# MTD Snow Blower Planetary Bearings



## stmoci

I wanted to get this one out there and hopefully save some people some time and money. I have a MTD snow blower (model # 31AE5KLF795) which on the manual is listed as an L series. The main thing to note is that it has the power steering or EZ steer system. I've been fighting with the machine for a couple of years as sometimes it just didn't want to propel itself. We've had a ton of snow again this year and the machine has been getting worse and worse. I tore into it the other night and what I found is that there are 3 needle bearings in the planetary gear assembly that have needles missing and broken. So in turn it is probably binding up and then when I get mad and start pulling around on the machine it breaks loose. From the parts diagrams that I can find for my particular snow blower you can only by the drive shaft assembly (mtd part 918-04322a.) That drive shaft assembly runs around $275 or better depending where you look. With a little searching I ran across a parts diagram for model 31AE5KLF801 and you can order the inner and outer planetary gear assembly but each piece is around $35 so if you replace both sides you will $140 into it. (inner assembly mtd part # 918-04284 and the outer is 918-04285). I took a good look and I could just barely make out the part numbers on the bearing but I found them and somebody was nice enough to post a review on there stating that they ordered them for the same reason. For the Outer piece of the planetary assembly you will need INA SCE098 (1 for each side) and INA SCE 108 (2 for each side) which run $4 to $6 on amazon the inner assembly does use two bearings and you will need a dremel tool or some other type of tool to get them out of there. You'll see what I'm talking about when you get it apart. 

SCE 108 Robot Check

SCE 098 - Robot Check

Now, don't get me wrong there are a lot of other things that could be wrong with the machine if it doesn't want to move. But take a look at those needle bearings in the planetary gear. Don't go and pay the high dollar for the parts unless you have worn into the shaft or something like that. I purchased the bearings, new drive belt and friction wheel for $60. I have honestly been fighting this one off and on since it was a year or two old, and I just kind of put up with it. Once I saw what the parts were going to cost it was really looking like it was going to be a new machine. But hopefully this will get me through another winter or two and then look for a better built snow blower from a different manufacture.

INFORMATION PROVIDED:
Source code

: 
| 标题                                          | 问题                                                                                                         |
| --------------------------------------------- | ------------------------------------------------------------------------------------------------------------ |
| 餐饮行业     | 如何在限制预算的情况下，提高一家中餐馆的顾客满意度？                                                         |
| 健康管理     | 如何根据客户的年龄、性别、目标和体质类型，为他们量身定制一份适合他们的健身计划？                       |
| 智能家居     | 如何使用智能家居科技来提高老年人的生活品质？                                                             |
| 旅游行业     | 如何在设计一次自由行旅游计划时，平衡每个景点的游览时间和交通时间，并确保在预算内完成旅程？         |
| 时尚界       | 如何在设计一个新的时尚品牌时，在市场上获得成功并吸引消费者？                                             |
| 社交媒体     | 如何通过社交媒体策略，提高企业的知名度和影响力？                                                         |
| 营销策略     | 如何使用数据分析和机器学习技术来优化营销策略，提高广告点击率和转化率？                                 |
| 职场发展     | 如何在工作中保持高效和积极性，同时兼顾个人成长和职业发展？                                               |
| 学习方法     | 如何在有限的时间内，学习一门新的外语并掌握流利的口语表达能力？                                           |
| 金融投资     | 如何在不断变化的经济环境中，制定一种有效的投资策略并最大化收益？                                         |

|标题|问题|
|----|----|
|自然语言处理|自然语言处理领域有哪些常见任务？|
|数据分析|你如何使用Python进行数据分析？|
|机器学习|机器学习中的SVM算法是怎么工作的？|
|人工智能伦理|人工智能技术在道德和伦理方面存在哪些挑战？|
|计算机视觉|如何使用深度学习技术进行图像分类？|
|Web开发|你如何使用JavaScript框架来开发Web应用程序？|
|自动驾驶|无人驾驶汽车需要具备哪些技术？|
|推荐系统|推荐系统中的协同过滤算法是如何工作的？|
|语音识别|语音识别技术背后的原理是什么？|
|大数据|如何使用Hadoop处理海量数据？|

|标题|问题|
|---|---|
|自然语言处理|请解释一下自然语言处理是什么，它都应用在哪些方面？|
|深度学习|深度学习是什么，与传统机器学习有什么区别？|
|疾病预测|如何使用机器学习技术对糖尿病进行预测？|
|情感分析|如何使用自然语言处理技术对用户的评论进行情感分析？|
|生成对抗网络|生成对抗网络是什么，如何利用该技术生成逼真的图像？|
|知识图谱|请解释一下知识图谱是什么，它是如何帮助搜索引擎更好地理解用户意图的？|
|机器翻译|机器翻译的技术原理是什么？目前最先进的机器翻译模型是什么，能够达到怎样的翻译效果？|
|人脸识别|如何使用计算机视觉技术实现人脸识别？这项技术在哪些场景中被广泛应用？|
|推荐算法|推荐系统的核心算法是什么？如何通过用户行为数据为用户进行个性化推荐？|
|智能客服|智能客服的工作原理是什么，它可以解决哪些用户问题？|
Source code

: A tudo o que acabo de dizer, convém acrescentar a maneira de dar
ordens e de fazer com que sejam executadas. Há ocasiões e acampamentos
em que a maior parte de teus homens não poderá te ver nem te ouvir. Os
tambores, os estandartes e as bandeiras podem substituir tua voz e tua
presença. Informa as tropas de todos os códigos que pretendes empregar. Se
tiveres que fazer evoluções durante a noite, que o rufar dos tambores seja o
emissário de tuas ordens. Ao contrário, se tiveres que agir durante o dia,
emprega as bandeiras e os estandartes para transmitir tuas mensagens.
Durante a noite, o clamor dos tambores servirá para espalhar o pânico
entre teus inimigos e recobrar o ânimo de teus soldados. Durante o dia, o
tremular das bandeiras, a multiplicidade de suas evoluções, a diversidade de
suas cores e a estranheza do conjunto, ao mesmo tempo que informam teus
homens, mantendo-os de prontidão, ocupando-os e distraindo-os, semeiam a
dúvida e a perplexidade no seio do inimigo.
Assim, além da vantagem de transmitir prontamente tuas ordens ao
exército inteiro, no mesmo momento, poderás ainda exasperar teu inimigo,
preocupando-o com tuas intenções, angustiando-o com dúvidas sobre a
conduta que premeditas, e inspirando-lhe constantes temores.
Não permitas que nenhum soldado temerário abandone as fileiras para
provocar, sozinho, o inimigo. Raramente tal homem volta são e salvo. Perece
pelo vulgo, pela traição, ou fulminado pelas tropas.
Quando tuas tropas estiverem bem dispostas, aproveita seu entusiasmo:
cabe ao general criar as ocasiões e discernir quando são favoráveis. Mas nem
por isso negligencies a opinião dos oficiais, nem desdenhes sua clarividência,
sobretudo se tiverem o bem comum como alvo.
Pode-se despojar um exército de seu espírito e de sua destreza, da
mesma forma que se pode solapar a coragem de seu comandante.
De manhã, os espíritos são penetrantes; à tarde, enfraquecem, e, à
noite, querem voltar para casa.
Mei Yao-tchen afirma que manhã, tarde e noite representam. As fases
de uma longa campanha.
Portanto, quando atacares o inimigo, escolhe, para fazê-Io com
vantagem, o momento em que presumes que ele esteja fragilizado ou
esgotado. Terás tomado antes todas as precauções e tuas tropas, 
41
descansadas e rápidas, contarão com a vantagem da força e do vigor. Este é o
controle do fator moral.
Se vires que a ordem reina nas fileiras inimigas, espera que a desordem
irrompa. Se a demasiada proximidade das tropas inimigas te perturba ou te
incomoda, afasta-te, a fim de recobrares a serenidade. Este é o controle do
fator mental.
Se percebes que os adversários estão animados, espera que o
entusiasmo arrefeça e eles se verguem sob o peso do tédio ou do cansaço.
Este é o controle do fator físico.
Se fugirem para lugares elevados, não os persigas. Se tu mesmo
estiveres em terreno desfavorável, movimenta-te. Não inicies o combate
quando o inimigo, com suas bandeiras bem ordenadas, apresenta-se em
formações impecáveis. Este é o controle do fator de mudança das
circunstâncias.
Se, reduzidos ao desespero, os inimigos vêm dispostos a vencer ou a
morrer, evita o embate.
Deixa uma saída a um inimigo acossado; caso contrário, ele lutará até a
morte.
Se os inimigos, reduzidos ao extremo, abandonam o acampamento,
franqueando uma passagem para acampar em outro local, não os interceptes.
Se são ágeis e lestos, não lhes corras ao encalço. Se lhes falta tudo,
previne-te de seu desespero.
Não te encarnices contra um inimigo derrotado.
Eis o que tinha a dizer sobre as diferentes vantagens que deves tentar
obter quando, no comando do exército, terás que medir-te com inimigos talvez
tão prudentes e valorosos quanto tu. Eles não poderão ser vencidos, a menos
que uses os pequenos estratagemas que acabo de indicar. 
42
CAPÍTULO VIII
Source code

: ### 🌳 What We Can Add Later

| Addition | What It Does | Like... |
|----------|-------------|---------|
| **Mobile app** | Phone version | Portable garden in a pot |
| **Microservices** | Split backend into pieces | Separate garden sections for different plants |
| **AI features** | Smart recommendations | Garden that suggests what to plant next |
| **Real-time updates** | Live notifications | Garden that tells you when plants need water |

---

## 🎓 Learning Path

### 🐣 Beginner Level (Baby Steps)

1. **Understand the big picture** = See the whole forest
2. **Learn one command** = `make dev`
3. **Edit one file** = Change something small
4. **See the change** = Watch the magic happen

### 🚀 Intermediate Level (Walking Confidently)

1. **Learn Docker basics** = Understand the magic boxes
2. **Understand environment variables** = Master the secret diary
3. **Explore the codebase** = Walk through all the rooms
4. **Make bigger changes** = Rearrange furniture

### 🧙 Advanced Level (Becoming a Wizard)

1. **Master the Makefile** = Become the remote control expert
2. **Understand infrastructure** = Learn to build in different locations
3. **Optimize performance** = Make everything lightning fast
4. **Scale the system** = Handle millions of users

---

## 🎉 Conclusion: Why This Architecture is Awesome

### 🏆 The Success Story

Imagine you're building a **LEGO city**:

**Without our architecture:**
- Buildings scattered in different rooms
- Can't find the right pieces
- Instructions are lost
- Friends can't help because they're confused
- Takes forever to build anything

EXERCISE REQUIREMENTS:
- A) In the post on MTD snow blower planetary bearings, how many INA SCE 108 bearings does each side of the outer planetary piece need?
- B) Continue the forum post on MTD snow blower planetary bearings, starting after its last sentence.

SET OF ANSWERS:
- A) Two for each side.

- B)
----------



## Kiss4aFrog

:welcome: to the forum stmoci


----------



## bad69cat

awesome first post too! I bet it will help somebody. Thanks for taking the time.... it's why I like these forums!


----------



## Frozen One

Awesome is the correct term ,my machine just stopped for the same fault 
you just saved me a lot of time hunting for the bearing.

Thanks a million


----------



## detdrbuzzard

hello stmoci, welcome to _*SBF*_ , fantastic first post
hello frozen one, welcome to _*SBF*_


----------



## 69ariens

Welcome to sbf and I hope you get your parts before the next storm.


----------



## steve_ny

*You sir, are awesome!*

I bought the 3 gears you described and fixed the planetary gear drive for $14 instead of $250 for the entire shaft... I didn't need a dremel tool, just used a 1/2"drive x 1/2" socket to "punch" out the old bearings. You actually can push out the "double" bearing in the inner gear with no issues... Anyways, i carefully put in the new bearings tapping them in carefully with a hammer and a piece of wood. They did not warp (see pictures!). Old bearings were toast. Some of the old needle bearings were gummed up into the outer housing and needed to be removed using a scraper and some brake cleaner (i used gumout because it was available). MAchine is back to 100% working. Thank you so much! Steve.


P.S. Buy the parts listed above and it works perfectly. I have attached pictures of the job... Nope, too hard to attach pictures.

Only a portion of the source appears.